I've been recently learning about regular expressions. I'm trying to gather FDF objects into individual strings, which I can then parse. The problem I'm having is that my code only matches the first occurrence and all other "objects" in the FDF file are ignored.
Objects begin on their own line with 2 numbers and the string "obj," and then a carriage return (not a line feed). They end after a carriage return and the string "endobj".
//testing parsing into objects...
List<String> FDFobjects = new List<String>();
String strRegex = @"^(?<obj>\d+ \d+) obj\r(?<objData>.+?)\rendobj(?=\r)";
Regex useRegex = new Regex(strRegex, RegexOptions.Multiline | RegexOptions.Singleline);
StreamReader reader = new StreamReader(FileName);
String fdfString = reader.ReadToEnd();
reader.Close();
foreach (Match useMatch in useRegex.Matches(fdfString))
FDFobjects.Add(useMatch.Groups["objData"].Value);
if (FDFobjects.Count > 0)
Console.WriteLine(FDFobjects[0]);
Console.WriteLine(FDFobjects.Count);
(I was using $ at the end of the regex string, but that matches 0 times, whereas using (?=\r) matches once.)
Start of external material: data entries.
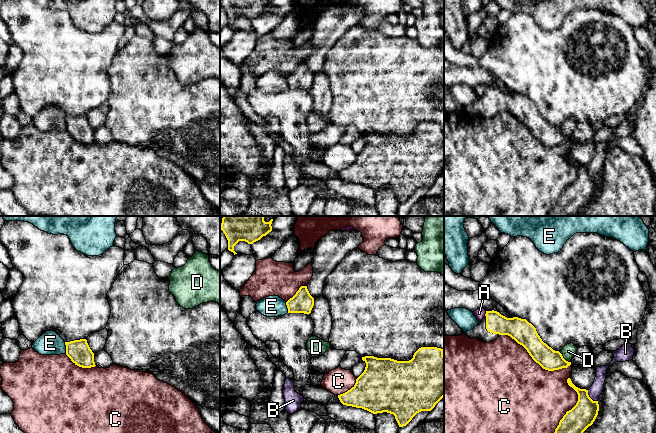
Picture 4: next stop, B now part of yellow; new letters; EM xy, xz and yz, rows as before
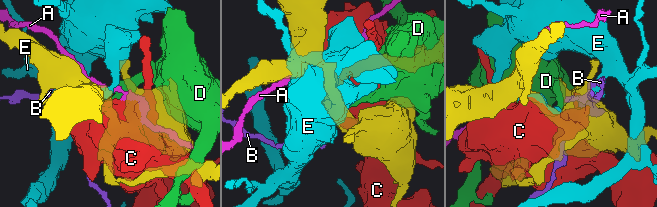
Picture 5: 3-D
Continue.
Same cell: no letter
A: another cell; contact in yz; calibres 160 and 80 nm
B: another cell; contact in yz; calibres 200 and 100 nm
C: another cell; contact in yz; calibres 190 and 500 nm
D: another cell; contact in yz; calibres 170 and 110 nm
E: another cell; contact in xy; calibres 180 and 190 nm

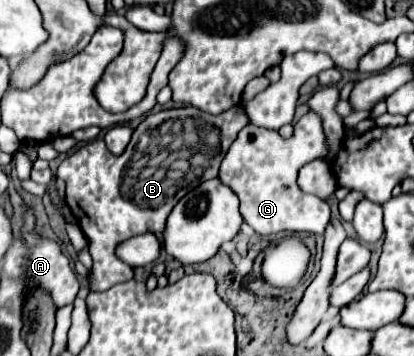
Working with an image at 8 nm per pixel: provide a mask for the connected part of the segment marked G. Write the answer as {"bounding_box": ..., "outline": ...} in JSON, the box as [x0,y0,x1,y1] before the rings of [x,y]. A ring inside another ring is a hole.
{"bounding_box":[219,112,331,234],"outline":[[[307,112],[293,126],[293,136],[289,140],[281,138],[275,130],[249,124],[245,130],[241,130],[225,154],[219,170],[219,180],[239,196],[239,212],[255,232],[277,234],[289,230],[323,234],[331,218],[328,203],[319,200],[317,196],[305,194],[297,186],[297,172],[307,162],[327,156],[327,152],[329,150],[325,144],[321,120],[313,112]]]}

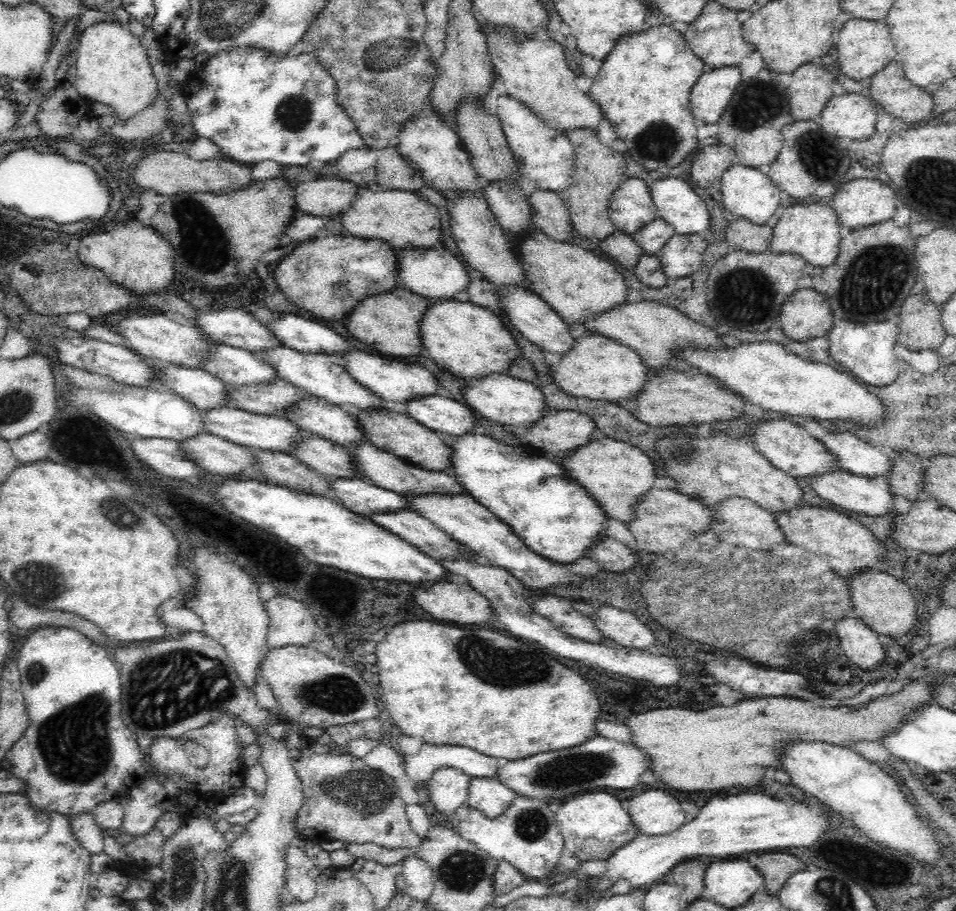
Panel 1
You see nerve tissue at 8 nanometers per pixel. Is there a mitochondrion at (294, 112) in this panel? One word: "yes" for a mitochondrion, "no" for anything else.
yes

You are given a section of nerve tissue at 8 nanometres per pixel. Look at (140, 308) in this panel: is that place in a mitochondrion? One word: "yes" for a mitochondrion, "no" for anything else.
no

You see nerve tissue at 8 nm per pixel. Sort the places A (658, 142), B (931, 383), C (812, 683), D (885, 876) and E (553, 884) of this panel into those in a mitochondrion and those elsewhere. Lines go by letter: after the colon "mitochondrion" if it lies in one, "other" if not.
A: mitochondrion
B: other
C: other
D: other
E: other

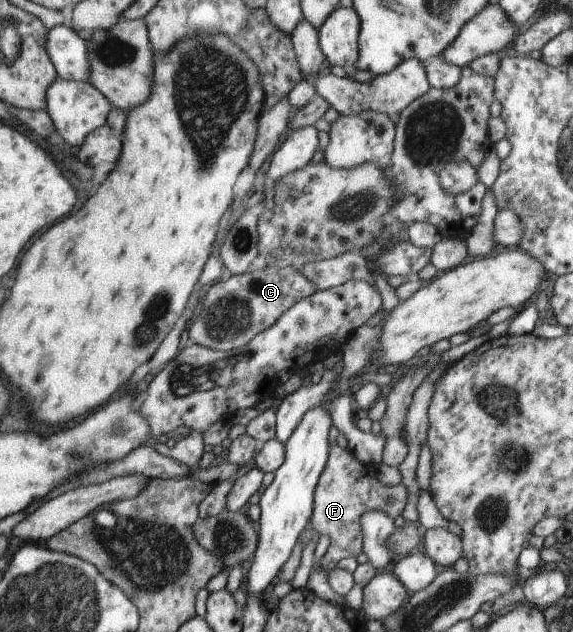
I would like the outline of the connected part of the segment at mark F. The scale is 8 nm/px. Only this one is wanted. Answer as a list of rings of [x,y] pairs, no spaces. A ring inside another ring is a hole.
[[[330,445],[327,465],[315,487],[314,509],[310,519],[316,533],[320,536],[329,535],[330,545],[326,553],[317,560],[318,566],[323,570],[333,571],[344,557],[357,557],[362,552],[360,519],[365,511],[379,509],[391,518],[402,515],[407,503],[407,489],[401,483],[388,487],[379,480],[373,479],[376,469],[377,467],[361,463],[348,447]],[[345,467],[351,467],[351,469],[345,469]]]

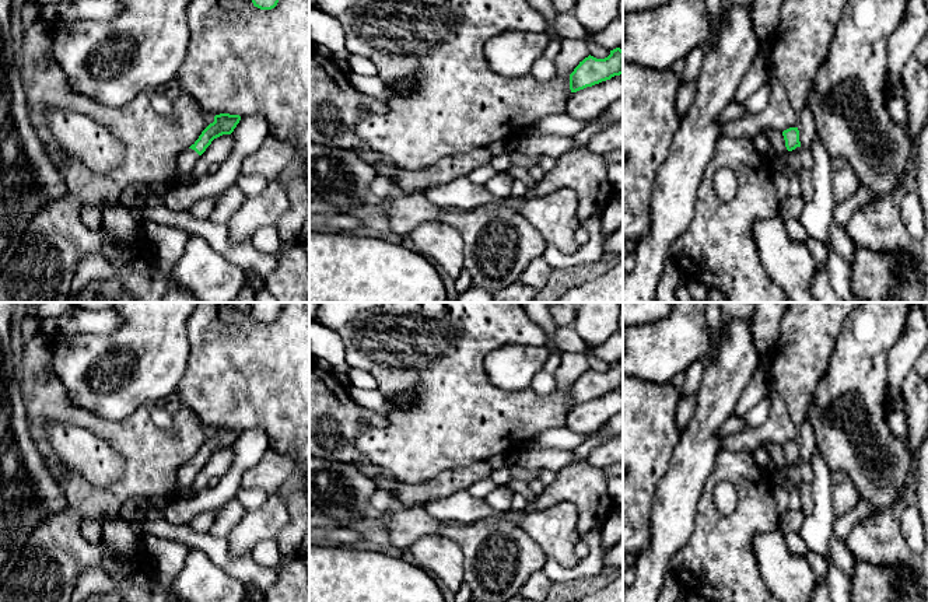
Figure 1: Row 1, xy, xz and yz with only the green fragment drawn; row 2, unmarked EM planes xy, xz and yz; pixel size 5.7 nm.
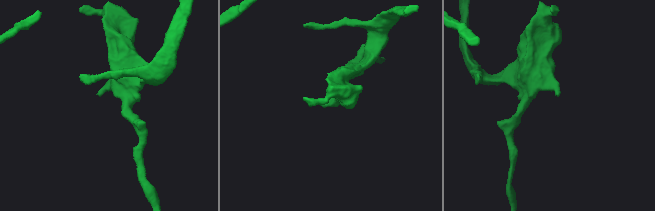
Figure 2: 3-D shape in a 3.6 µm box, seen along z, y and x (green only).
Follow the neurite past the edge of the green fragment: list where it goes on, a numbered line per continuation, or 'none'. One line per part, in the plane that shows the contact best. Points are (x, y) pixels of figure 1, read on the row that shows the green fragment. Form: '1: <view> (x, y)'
1: xy (186, 160)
Edit: Some line returns are CR/LF, and some are just CR. I don't know if it's always consistent for the different parts of the file, so I just check for all of them. I've settled on the following, which seems to work perfectly so far (and I'm not using the Multiline option). Adding the look behind is what made the biggest difference here....
... = new Regex(@"(?<=^|[^\\](\r\n|\r|\n))(?<objName>\d+ \d+) obj(\r\n|\r|\n)(?<objData>.*?)(?<!\\)(\r\n|\r|\n)endobj(?=\r\n|\r|\n|$)", RegexOptions.Singleline);